BEGIN Given records
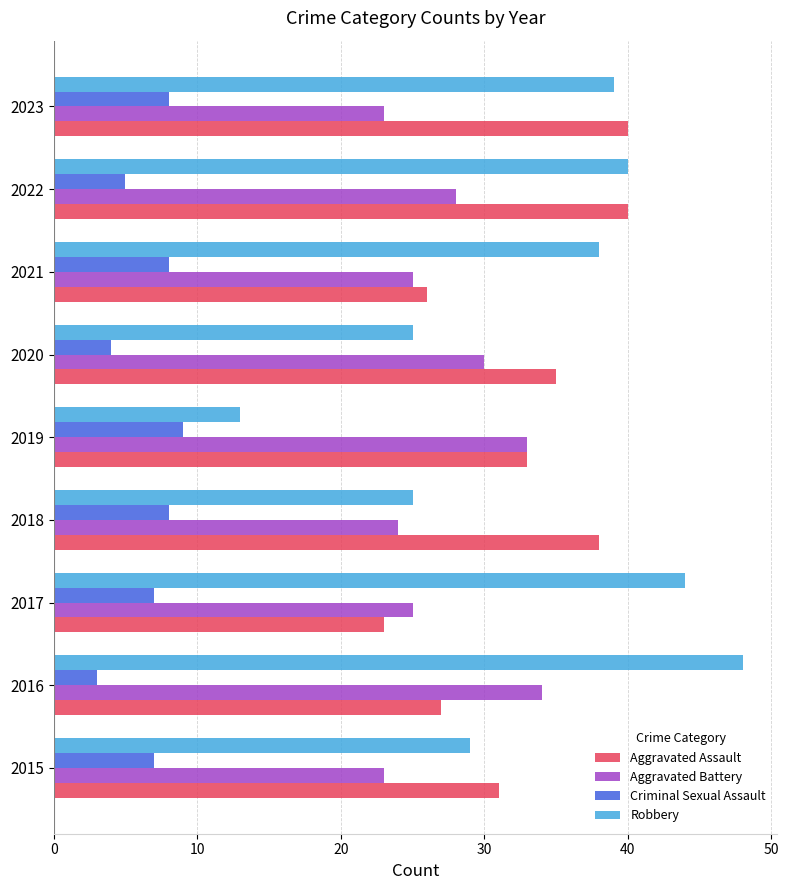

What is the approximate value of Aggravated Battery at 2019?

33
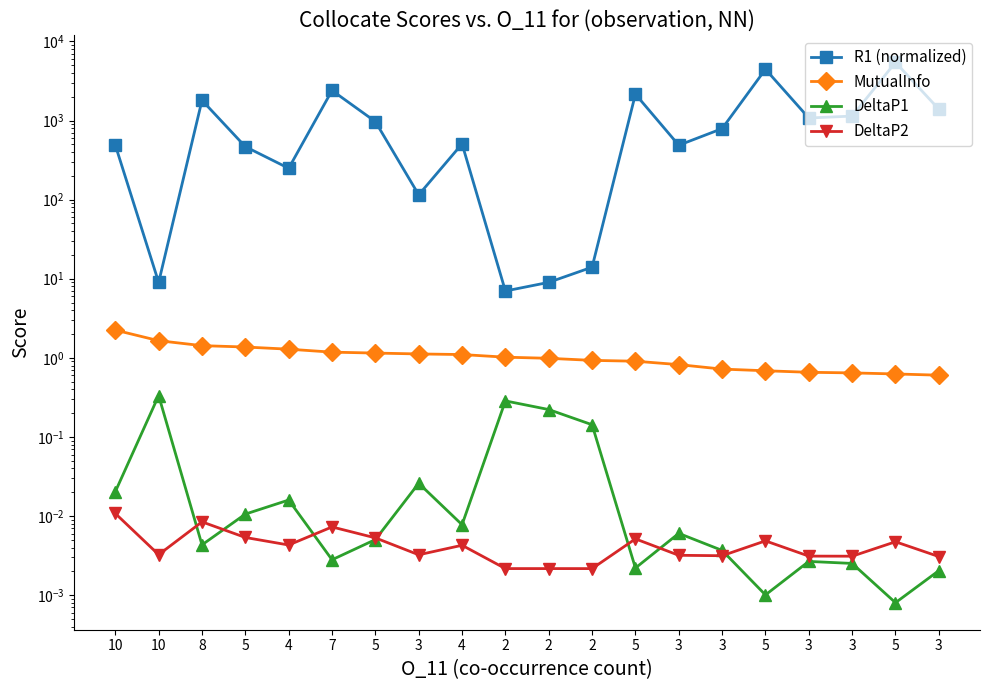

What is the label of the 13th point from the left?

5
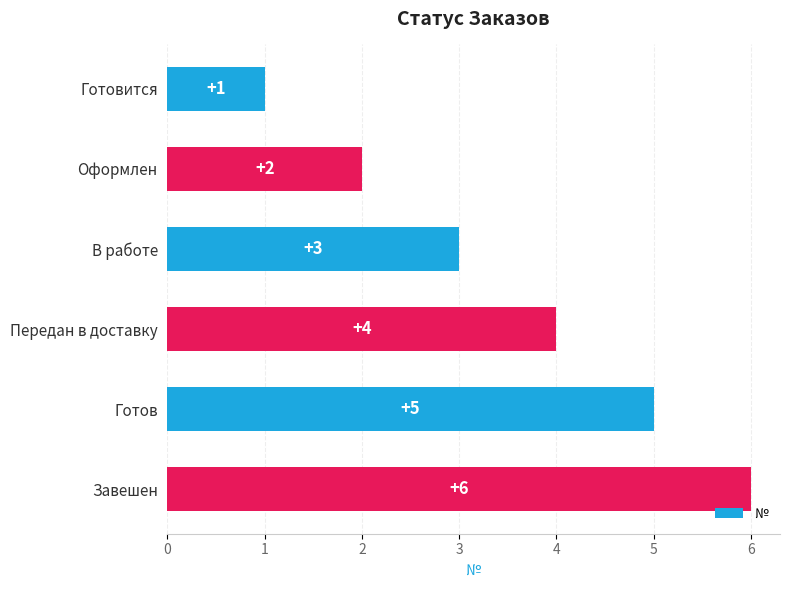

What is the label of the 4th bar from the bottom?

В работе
END Given records
Work task:
Revise the material by replacing "label" with "caption" everywhere and keeping all else unchanged. Leave the pictures out of your answer.

Your response:
What is the approximate value of Aggravated Battery at 2019?

33

What is the caption of the 13th point from the left?

5

What is the caption of the 4th bar from the bottom?

В работе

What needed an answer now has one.